PROVIDED INFORMATION:
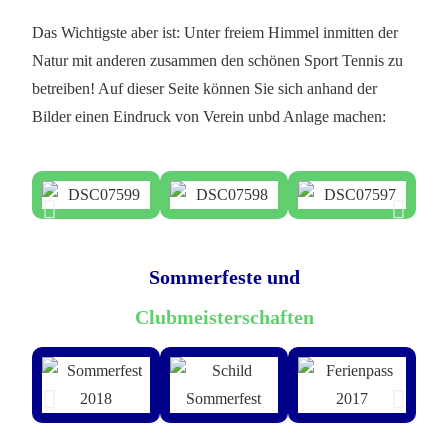
Das Wichtigste aber ist: Unter freiem Himmel inmitten der
Natur mit anderen zusammen den schönen Sport Tennis zu
betreiben! Auf dieser Seite können Sie sich anhand der
Bilder einen Eindruck von Verein unbd Anlage machen:
Sommerfeste und
Clubmeisterschaften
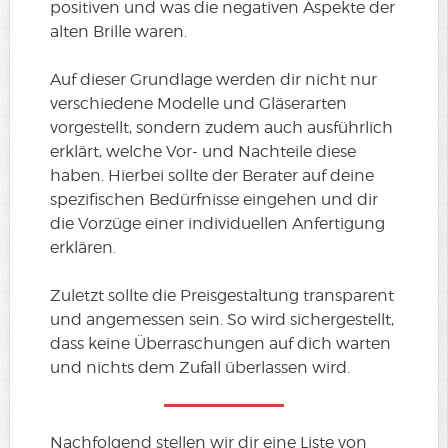
positiven und was die negativen Aspekte der
alten Brille waren.
Auf dieser Grundlage werden dir nicht nur
verschiedene Modelle und Gläserarten
vorgestellt, sondern zudem auch ausführlich
erklärt, welche Vor- und Nachteile diese
haben. Hierbei sollte der Berater auf deine
spezifischen Bedürfnisse eingehen und dir
die Vorzüge einer individuellen Anfertigung
erklären.
Zuletzt sollte die Preisgestaltung transparent
und angemessen sein. So wird sichergestellt,
dass keine Überraschungen auf dich warten
und nichts dem Zufall überlassen wird.
Nachfolgend stellen wir dir eine Liste von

TASK STATEMENT: Please print, unchanged, the lines from the one holding "die Vorzüge einer individuellen Anfertigung" through the last line of the listing above, including both and omitting the rest.

YOUR RESPONSE:
die Vorzüge einer individuellen Anfertigung
erklären.
Zuletzt sollte die Preisgestaltung transparent
und angemessen sein. So wird sichergestellt,
dass keine Überraschungen auf dich warten
und nichts dem Zufall überlassen wird.
Nachfolgend stellen wir dir eine Liste von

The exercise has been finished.